=== Your instructions ===
Copy every line of the data in which the word "references" occurs.

##### Given data #####

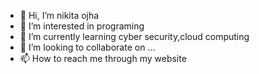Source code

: - 👋 Hi, I’m nikita ojha 
- 👀 I’m interested in programing
- 🌱 I’m currently learning cyber security,cloud computing 
- 💞️ I’m looking to collaborate on ...
- 📫 How to reach me through my website 

<!---
blz43/blz43 is a ✨ special ✨ repository because its `README.md` (this file) appears on your GitHub profile.
You can click the Preview link to take a look at your changes.
--->
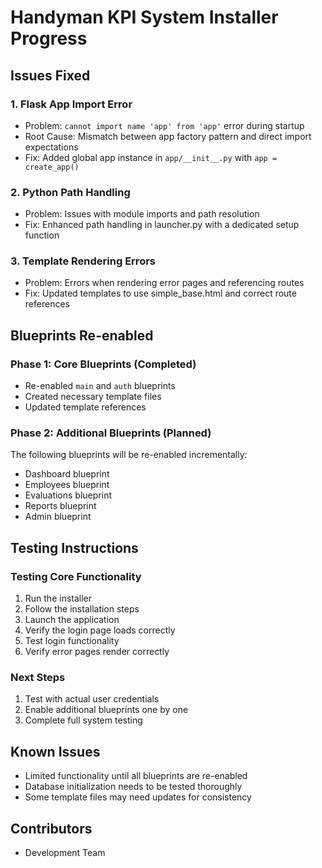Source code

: # Handyman KPI System Installer Progress

## Issues Fixed

### 1. Flask App Import Error
- Problem: `cannot import name 'app' from 'app'` error during startup
- Root Cause: Mismatch between app factory pattern and direct import expectations
- Fix: Added global app instance in `app/__init__.py` with `app = create_app()`

### 2. Python Path Handling
- Problem: Issues with module imports and path resolution
- Fix: Enhanced path handling in launcher.py with a dedicated setup function

### 3. Template Rendering Errors
- Problem: Errors when rendering error pages and referencing routes
- Fix: Updated templates to use simple_base.html and correct route references

## Blueprints Re-enabled

### Phase 1: Core Blueprints (Completed)
- Re-enabled `main` and `auth` blueprints
- Created necessary template files
- Updated template references

### Phase 2: Additional Blueprints (Planned)
The following blueprints will be re-enabled incrementally:
- Dashboard blueprint
- Employees blueprint
- Evaluations blueprint
- Reports blueprint
- Admin blueprint

## Testing Instructions

### Testing Core Functionality
1. Run the installer
2. Follow the installation steps
3. Launch the application
4. Verify the login page loads correctly
5. Test login functionality
6. Verify error pages render correctly

### Next Steps
1. Test with actual user credentials
2. Enable additional blueprints one by one
3. Complete full system testing

## Known Issues
- Limited functionality until all blueprints are re-enabled
- Database initialization needs to be tested thoroughly
- Some template files may need updates for consistency

## Contributors
- Development Team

#####

=== Exercise result ===
- Fix: Updated templates to use simple_base.html and correct route references
- Updated template references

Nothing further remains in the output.